- [STATED PROBLEM A]:
Quote the AIP definition page word for word, beginning at the words "The OAIS definition of AIP" and stopping after "within an OAIS.".

- [SOURCE]:
::::

Definition of AIP

From aptrust
Jump to: navigation, search

OAIS Archival Information Package (AIP)

The OAIS definition of AIP is:
Archival Information Package (AIP): An Information Package, consisting of the Content Information and the associated Preservation Description Information (PDI), which is preserved within an OAIS.
The OAIS discussion of AIP is:
Within the OAIS one or more SIPs are transformed into one or more Archival Information Packages (AIPs) for preservation. The AIP has a complete set of PDI for the associated Content Information. The Packaging Information of the AIP will conform to OAIS internal standards, and it may vary as it is managed by the OAIS.
The OAIS definition of Information Property is:
Information Property: That part of the Content Information as described by the Information Property Description. The detailed expression, or value, of that part of the information content is conveyed by the appropriate parts of the Content Data Object and its Representation Information.
The OAIS discussion of Information Properties is:
The Producer may provide, or the Archive may itself define, as part of the Provenance Information, Information Property Descriptions of Information Properties which should be maintained over time, and indeed may provide Information Property Descriptions of Information Properties which do not need to be maintained over time. An Information Property is that part of the Content Information as described by the Information Property Description. An Information Property Description is a description of a part of the information content of a Content Information object that is highlighted for a particular purpose. The detailed expression, or value, of that part of the information content is conveyed by the appropriate parts of the Content Data Object and its Representation Information. For example, consider a simple digital book which when rendered appears as pages with margins, title, chapter headings, paragraphs, and text lines composed of words and punctuation. Information Property Descriptions for Information Properties that must be preserved could be expressed as ‘paragraph identification’ and ‘characters expressing words and punctuation’. The Information Properties would consist of all the book’s paragraph identifications, words, and punctuation as expressed by the Content Data Object and its Representation Information. This means that all formatting other than the recognition of paragraphs and readable text could be altered while still maintaining required preservation. The Archive may express an evaluation of the Authenticity of its holdings, based on community practice and recommendations (including best practices, guidelines, standards, and legal requirements). For example scientific Archives may have less stringent evaluation criteria than State Archives; however, the Consumer may make his/her own judgment of the Authenticity starting with the evidence obtained from PDI.

::::

- [DATA FOR THIS TASK]:
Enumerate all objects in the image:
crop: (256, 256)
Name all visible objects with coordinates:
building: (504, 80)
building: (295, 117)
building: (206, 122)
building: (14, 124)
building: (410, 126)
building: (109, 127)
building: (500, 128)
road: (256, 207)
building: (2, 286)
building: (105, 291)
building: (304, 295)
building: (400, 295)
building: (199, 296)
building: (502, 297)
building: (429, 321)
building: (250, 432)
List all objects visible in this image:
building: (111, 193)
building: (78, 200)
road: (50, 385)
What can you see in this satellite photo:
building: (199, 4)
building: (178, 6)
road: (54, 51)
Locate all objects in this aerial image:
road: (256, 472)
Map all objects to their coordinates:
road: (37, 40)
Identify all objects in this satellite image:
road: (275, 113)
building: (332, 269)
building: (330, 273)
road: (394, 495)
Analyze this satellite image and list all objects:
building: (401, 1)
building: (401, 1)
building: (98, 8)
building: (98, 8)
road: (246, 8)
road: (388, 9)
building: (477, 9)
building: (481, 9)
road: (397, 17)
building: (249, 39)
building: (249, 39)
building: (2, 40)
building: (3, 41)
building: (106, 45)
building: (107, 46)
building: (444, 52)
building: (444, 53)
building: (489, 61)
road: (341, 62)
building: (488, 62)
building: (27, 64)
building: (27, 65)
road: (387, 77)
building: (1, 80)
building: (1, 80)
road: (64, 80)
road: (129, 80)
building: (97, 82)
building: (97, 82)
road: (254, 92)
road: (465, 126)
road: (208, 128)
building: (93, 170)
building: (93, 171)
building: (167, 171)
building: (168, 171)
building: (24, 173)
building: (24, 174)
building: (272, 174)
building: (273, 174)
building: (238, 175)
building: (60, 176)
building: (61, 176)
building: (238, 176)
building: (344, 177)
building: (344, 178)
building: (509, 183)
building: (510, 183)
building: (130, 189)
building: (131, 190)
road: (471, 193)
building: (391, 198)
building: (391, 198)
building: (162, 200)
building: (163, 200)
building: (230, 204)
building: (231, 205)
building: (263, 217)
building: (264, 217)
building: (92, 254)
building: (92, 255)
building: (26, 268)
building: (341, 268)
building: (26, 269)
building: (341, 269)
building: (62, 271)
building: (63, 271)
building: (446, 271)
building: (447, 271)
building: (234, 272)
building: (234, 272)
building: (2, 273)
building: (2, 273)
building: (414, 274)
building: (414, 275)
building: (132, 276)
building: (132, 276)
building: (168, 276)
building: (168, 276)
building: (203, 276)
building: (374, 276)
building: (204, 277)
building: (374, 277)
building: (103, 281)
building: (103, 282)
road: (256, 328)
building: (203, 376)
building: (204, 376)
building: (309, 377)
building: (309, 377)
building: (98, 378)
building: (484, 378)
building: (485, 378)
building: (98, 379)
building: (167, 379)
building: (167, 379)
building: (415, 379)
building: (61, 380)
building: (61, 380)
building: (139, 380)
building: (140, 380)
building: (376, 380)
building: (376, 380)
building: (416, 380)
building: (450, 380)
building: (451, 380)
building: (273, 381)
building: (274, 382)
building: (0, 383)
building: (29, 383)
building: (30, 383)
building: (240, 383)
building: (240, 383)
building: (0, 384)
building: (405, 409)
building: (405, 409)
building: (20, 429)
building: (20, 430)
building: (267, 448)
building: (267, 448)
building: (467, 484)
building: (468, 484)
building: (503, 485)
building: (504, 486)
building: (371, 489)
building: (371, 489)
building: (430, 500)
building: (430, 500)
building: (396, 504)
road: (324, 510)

::::

- [STATED PROBLEM B]:
Print the records line for line, beginning at the start of the records and stopping after the line that contains "building: (162, 200)", with both ends included and nothing else.

- [WORKED ANSWER A]:
The OAIS definition of AIP is:
Archival Information Package (AIP): An Information Package, consisting of the Content Information and the associated Preservation Description Information (PDI), which is preserved within an OAIS.

- [WORKED ANSWER B]:
Enumerate all objects in the image:
crop: (256, 256)
Name all visible objects with coordinates:
building: (504, 80)
building: (295, 117)
building: (206, 122)
building: (14, 124)
building: (410, 126)
building: (109, 127)
building: (500, 128)
road: (256, 207)
building: (2, 286)
building: (105, 291)
building: (304, 295)
building: (400, 295)
building: (199, 296)
building: (502, 297)
building: (429, 321)
building: (250, 432)
List all objects visible in this image:
building: (111, 193)
building: (78, 200)
road: (50, 385)
What can you see in this satellite photo:
building: (199, 4)
building: (178, 6)
road: (54, 51)
Locate all objects in this aerial image:
road: (256, 472)
Map all objects to their coordinates:
road: (37, 40)
Identify all objects in this satellite image:
road: (275, 113)
building: (332, 269)
building: (330, 273)
road: (394, 495)
Analyze this satellite image and list all objects:
building: (401, 1)
building: (401, 1)
building: (98, 8)
building: (98, 8)
road: (246, 8)
road: (388, 9)
building: (477, 9)
building: (481, 9)
road: (397, 17)
building: (249, 39)
building: (249, 39)
building: (2, 40)
building: (3, 41)
building: (106, 45)
building: (107, 46)
building: (444, 52)
building: (444, 53)
building: (489, 61)
road: (341, 62)
building: (488, 62)
building: (27, 64)
building: (27, 65)
road: (387, 77)
building: (1, 80)
building: (1, 80)
road: (64, 80)
road: (129, 80)
building: (97, 82)
building: (97, 82)
road: (254, 92)
road: (465, 126)
road: (208, 128)
building: (93, 170)
building: (93, 171)
building: (167, 171)
building: (168, 171)
building: (24, 173)
building: (24, 174)
building: (272, 174)
building: (273, 174)
building: (238, 175)
building: (60, 176)
building: (61, 176)
building: (238, 176)
building: (344, 177)
building: (344, 178)
building: (509, 183)
building: (510, 183)
building: (130, 189)
building: (131, 190)
road: (471, 193)
building: (391, 198)
building: (391, 198)
building: (162, 200)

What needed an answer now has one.